**ABOUT THIS EXERCISE**
Filter the lines below, copying only those with the string "pixels".

--- STUDY MATERIAL Enclosed Below ---

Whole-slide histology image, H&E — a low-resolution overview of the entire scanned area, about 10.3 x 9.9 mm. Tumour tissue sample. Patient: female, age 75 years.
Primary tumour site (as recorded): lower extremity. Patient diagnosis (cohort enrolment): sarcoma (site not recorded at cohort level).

--- End of Enclosed STUDY MATERIAL ---
--- STUDY MATERIAL Enclosed Below ---

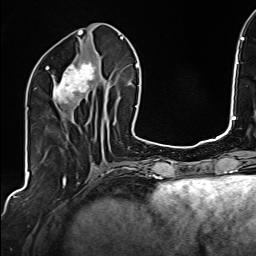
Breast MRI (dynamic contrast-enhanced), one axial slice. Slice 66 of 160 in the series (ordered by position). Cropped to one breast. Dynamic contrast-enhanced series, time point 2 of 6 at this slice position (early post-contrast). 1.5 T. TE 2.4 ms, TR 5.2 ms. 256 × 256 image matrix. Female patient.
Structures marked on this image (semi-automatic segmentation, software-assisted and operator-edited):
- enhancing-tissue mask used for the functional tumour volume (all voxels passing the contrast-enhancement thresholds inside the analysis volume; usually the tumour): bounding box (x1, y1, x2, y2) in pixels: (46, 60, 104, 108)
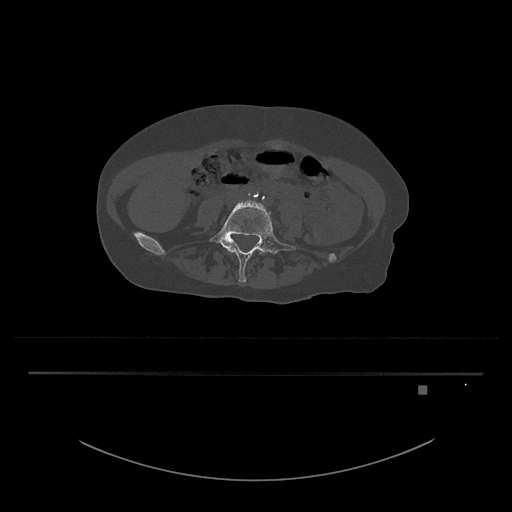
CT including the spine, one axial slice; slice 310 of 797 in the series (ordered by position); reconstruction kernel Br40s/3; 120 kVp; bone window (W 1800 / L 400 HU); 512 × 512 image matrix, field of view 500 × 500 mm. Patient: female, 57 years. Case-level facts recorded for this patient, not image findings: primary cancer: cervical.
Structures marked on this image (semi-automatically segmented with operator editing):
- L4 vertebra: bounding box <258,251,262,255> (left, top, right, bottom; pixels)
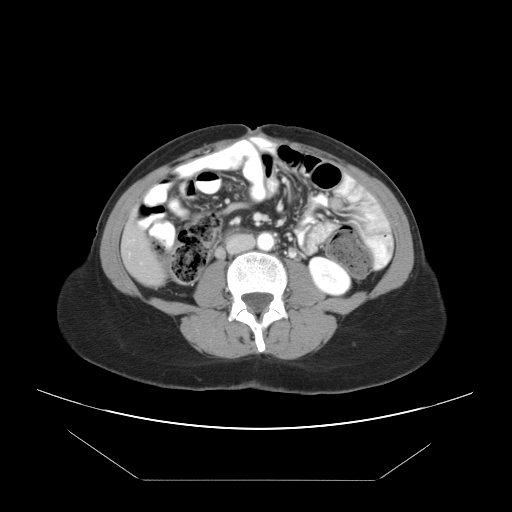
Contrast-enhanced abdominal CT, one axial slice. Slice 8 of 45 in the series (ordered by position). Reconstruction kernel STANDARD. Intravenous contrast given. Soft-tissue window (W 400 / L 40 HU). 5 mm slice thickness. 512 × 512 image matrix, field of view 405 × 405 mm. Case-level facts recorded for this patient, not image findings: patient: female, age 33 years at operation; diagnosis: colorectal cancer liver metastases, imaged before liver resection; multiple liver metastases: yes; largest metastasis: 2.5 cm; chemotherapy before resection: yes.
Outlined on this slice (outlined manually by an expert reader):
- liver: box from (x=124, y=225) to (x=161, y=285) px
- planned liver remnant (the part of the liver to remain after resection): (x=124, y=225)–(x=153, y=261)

--- End of Enclosed STUDY MATERIAL ---
--- STUDY MATERIAL Enclosed Below ---

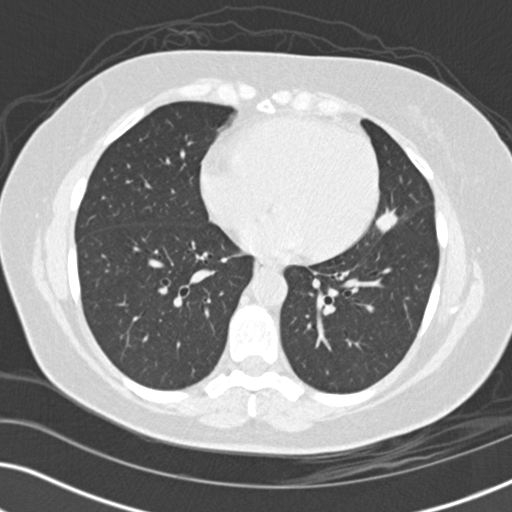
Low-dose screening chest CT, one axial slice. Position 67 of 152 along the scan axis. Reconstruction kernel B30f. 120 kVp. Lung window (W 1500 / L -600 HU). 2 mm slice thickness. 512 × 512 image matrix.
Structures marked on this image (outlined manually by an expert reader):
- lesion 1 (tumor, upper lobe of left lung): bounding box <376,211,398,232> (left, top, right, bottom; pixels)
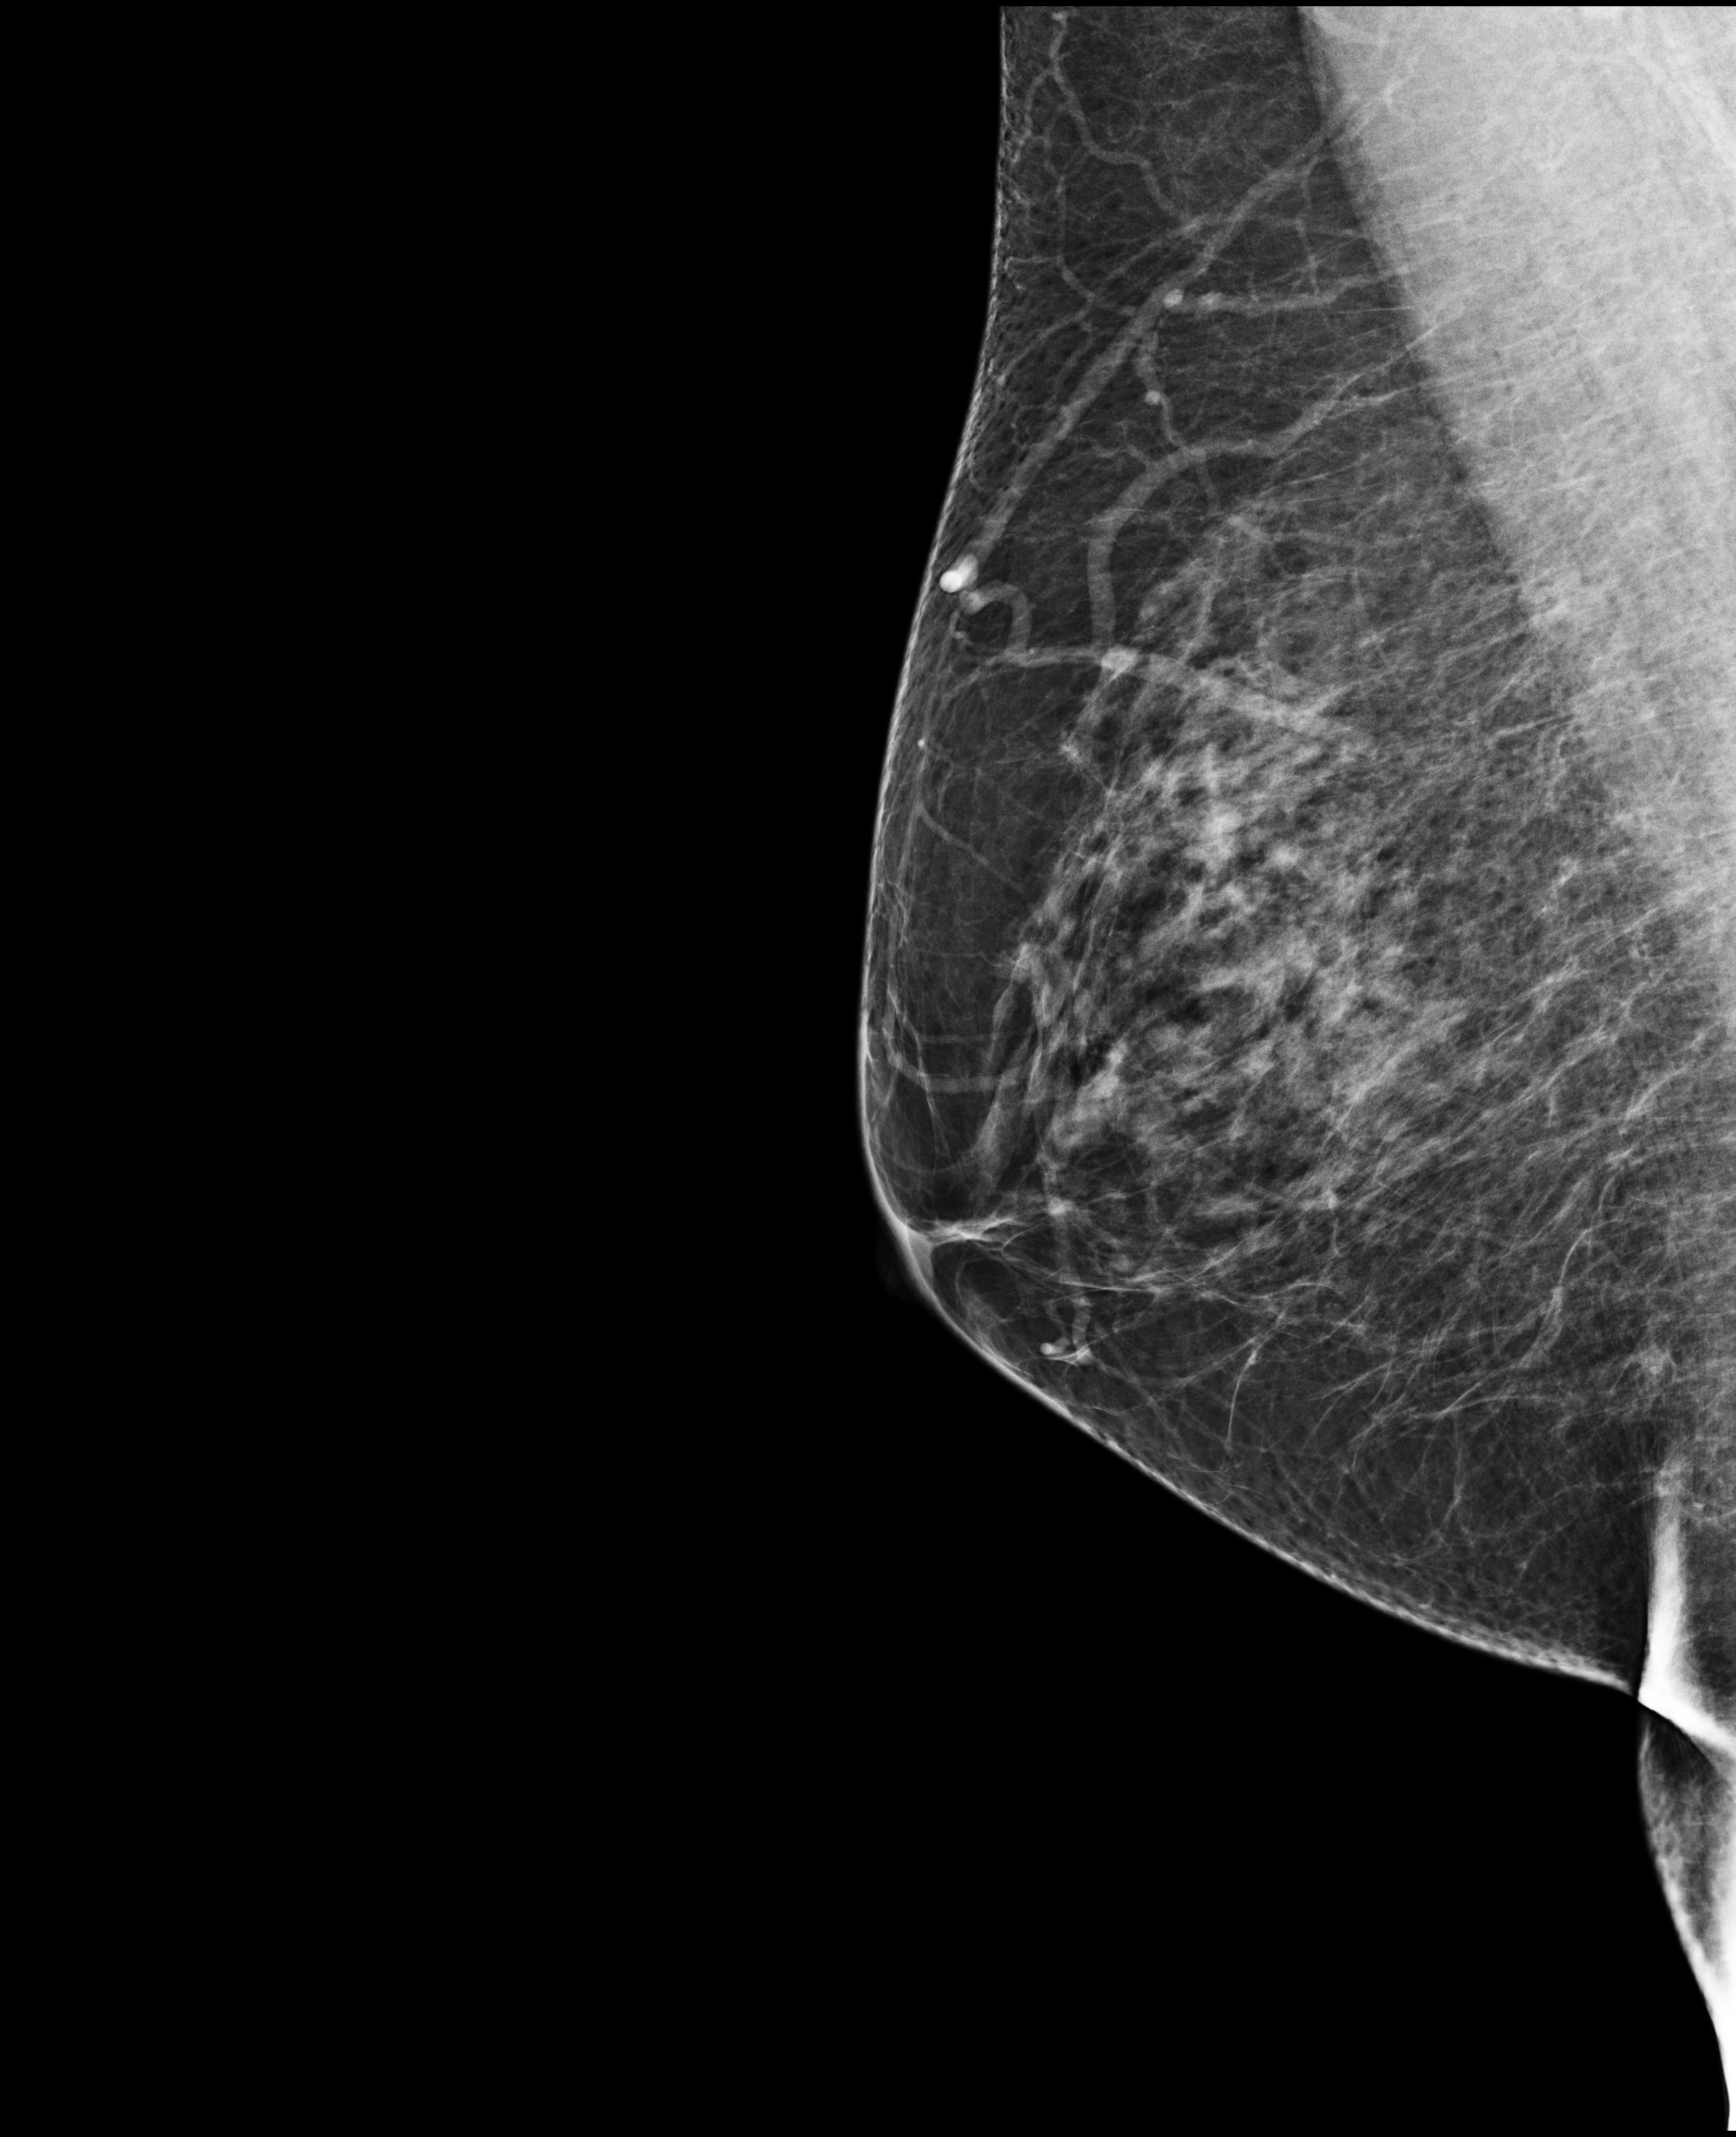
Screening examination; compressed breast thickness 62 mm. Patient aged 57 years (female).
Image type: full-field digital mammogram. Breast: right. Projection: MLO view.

--- End of Enclosed STUDY MATERIAL ---

**PROBLEM SOLUTION**
- enhancing-tissue mask used for the functional tumour volume (all voxels passing the contrast-enhancement thresholds inside the analysis volume; usually the tumour): bounding box (x1, y1, x2, y2) in pixels: (46, 60, 104, 108)
- L4 vertebra: bounding box <258,251,262,255> (left, top, right, bottom; pixels)
- lesion 1 (tumor, upper lobe of left lung): bounding box <376,211,398,232> (left, top, right, bottom; pixels)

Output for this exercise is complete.